The authors validate FOSTER's efficacy on prevalent class-incremental learning datasets such as CIFAR-100 and ImageNet-100/1000, across various settings. The experimental results demonstrate that FOSTER consistently achieves state-of-the-art performance, outperforming contemporary methods in both accuracy and stability across tasks. The robustness of the proposed method is further supported by ablation studies, where componential insights into its boosting and balancing mechanisms are analyzed.

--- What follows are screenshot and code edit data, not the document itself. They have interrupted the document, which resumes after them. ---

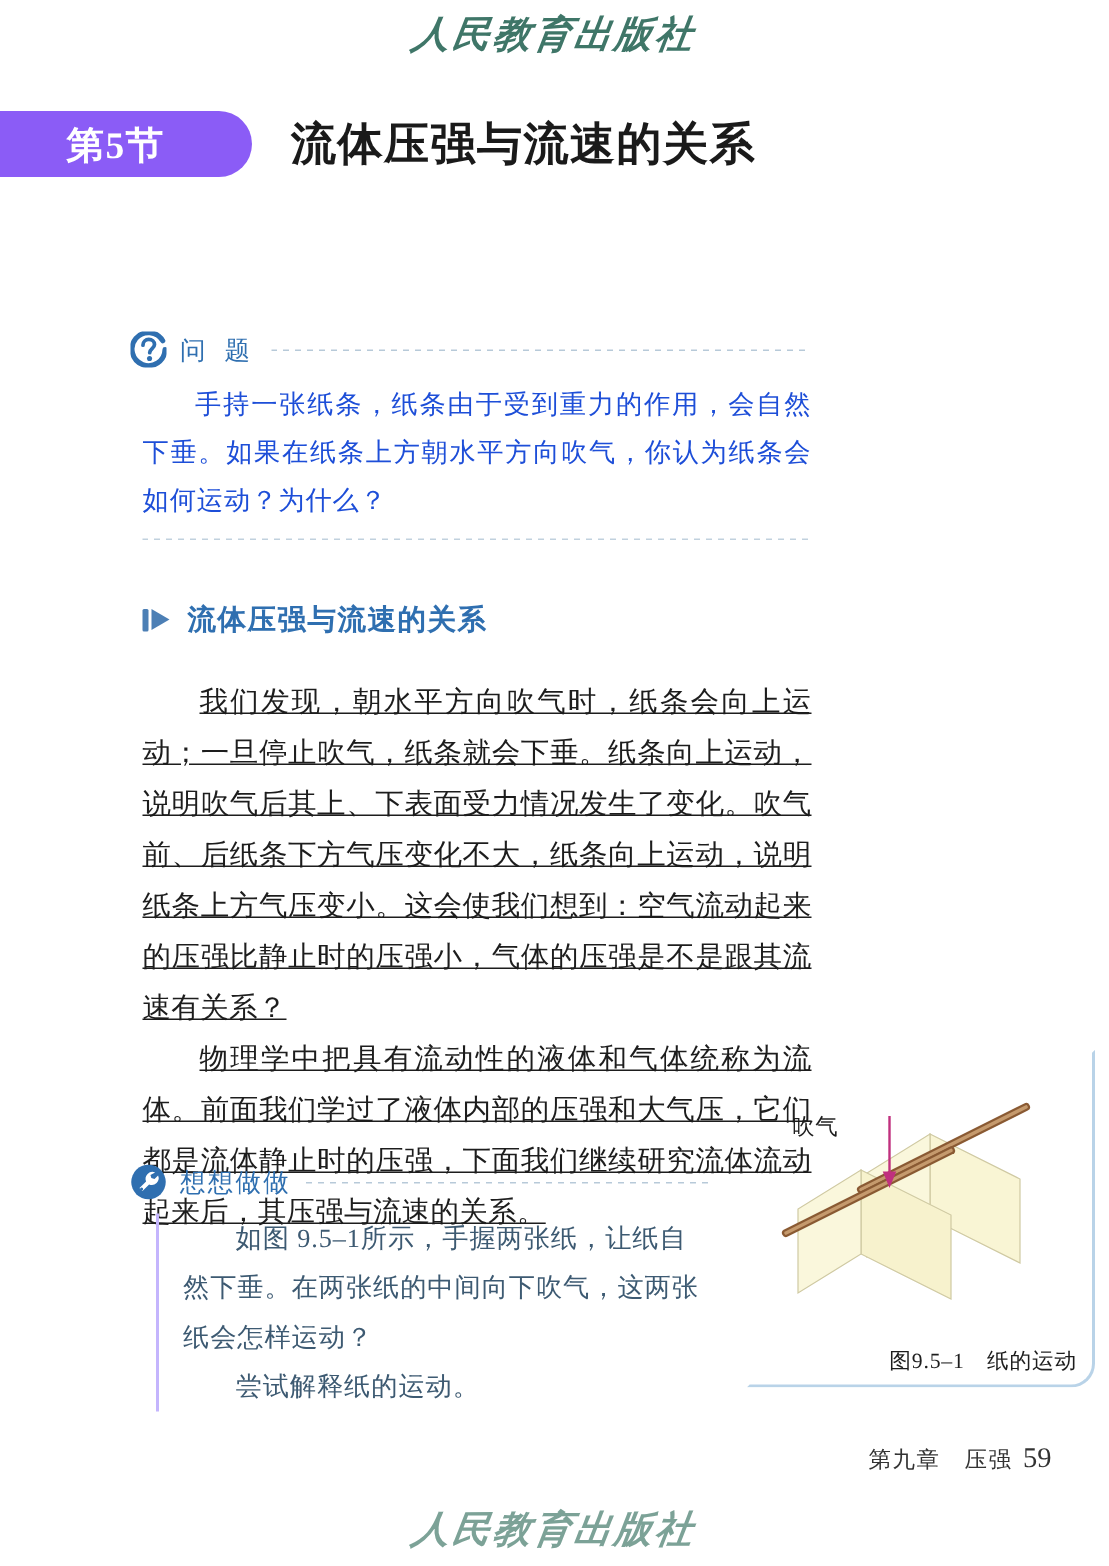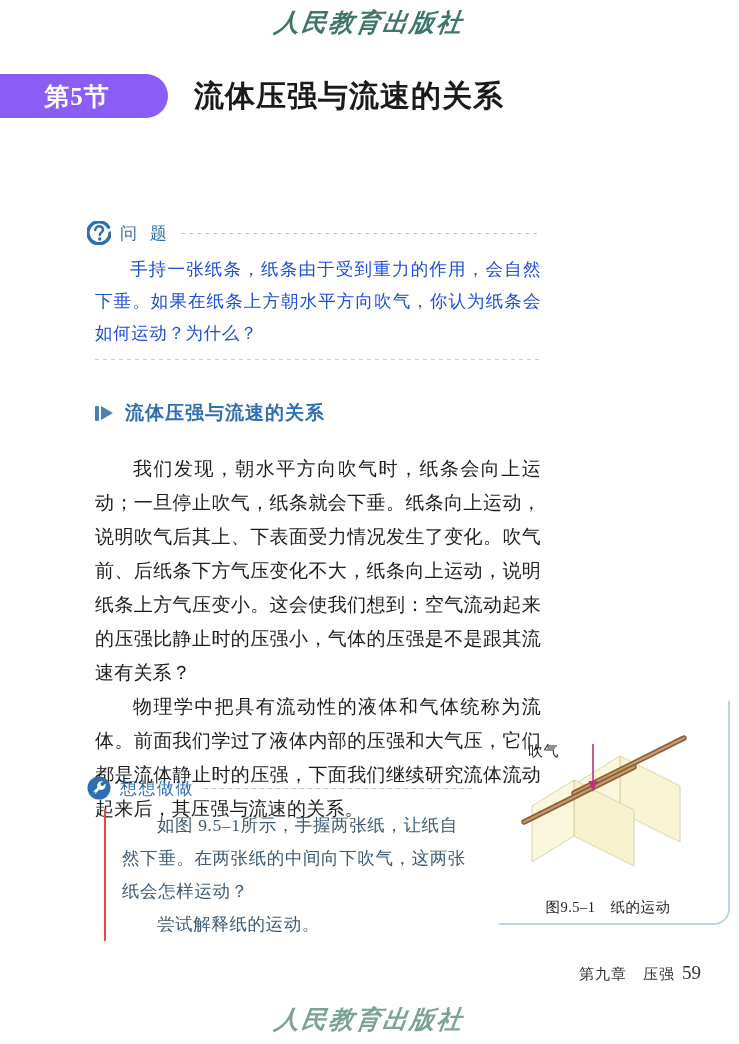"我们发现，朝水平方向吹气时，纸条会向上运动；一旦停止吹气，纸条就会下垂。纸条向上" .body-copy p { text-decoration: none -> underline }
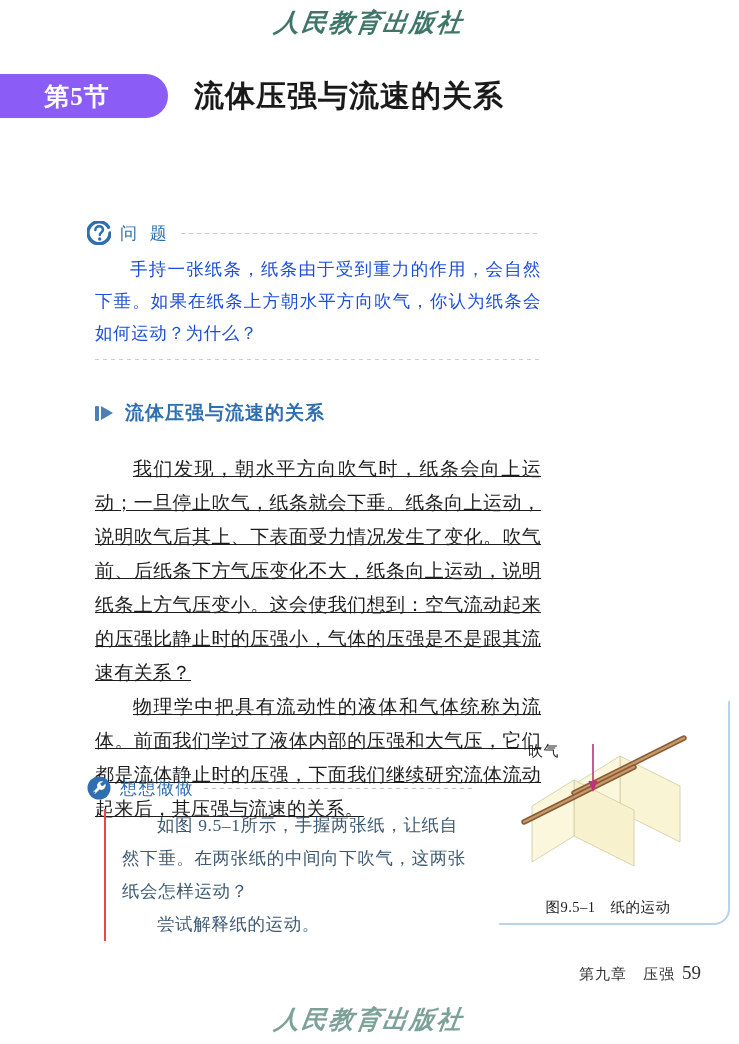"如图" .tbox-body { border-left: 2px solid #ef4444 -> 2px solid #c4b5fd }
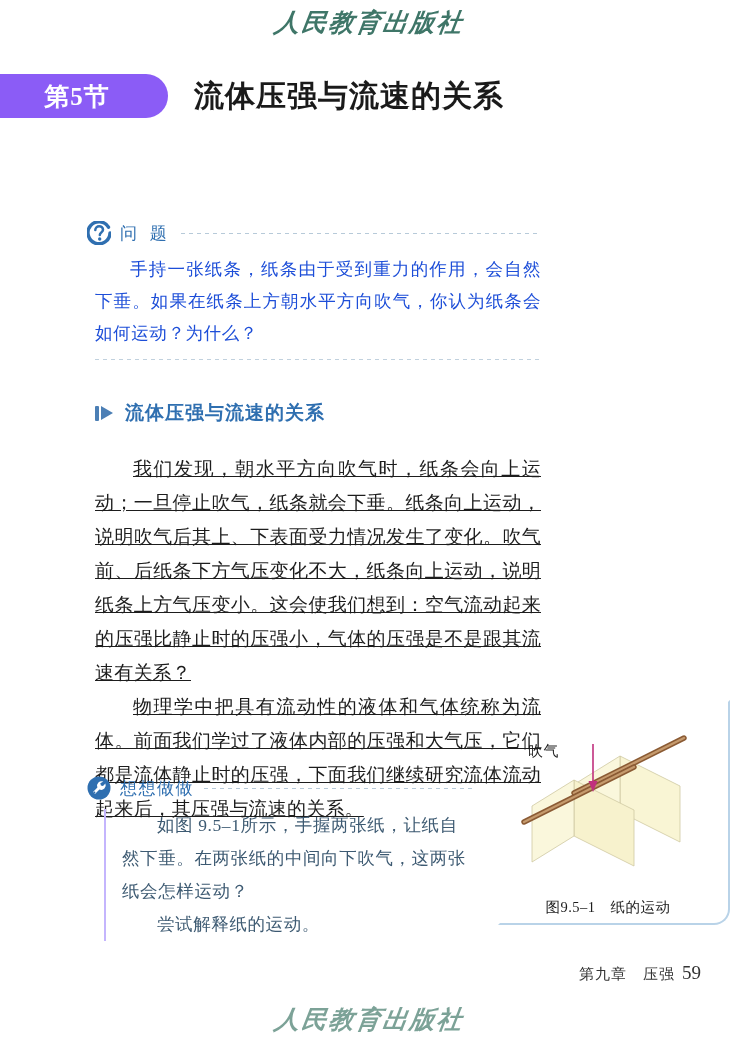"图9.5–1 纸的运动" .fig-caption { text-align: center -> right }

Practical and Theoretical Implications

  • Practical: FOSTER provides a feasible solution for real-world applications requiring continual updates without sacrificing past knowledge. Its compression ability ensures model sustainability in environments constrained by memory and computational power.
  • Theoretical: The paper offers a new perspective on extending ensemble learning techniques, such as gradient boosting, into a dynamic learning framework that accommodates continual adaptivity in neural networks. The approach underscores the potential integration of classical boosting strategies within neural models, serving as a catalyst for future research in autonomous and augmented learning paradigms.

Future Directions

The integration of feature boosting and compression suggests numerous avenues for subsequent research. Potential areas include enhancing the granularity of knowledge distillation processes, exploring alternative boosting architectures, and developing more intricate balancing strategies to further optimize the stability-plasticity trade-off. Additionally, investigating objective functions that could complement the current framework would prove beneficial in pushing the boundaries of incremental learning efficacy.

In conclusion, FOSTER emerges as an insightful contribution to the class-incremental learning domain, blending techniques from ensemble learning with contemporary neural network strategies to address the enduring challenges of catastrophic forgetting while maintaining model efficiency.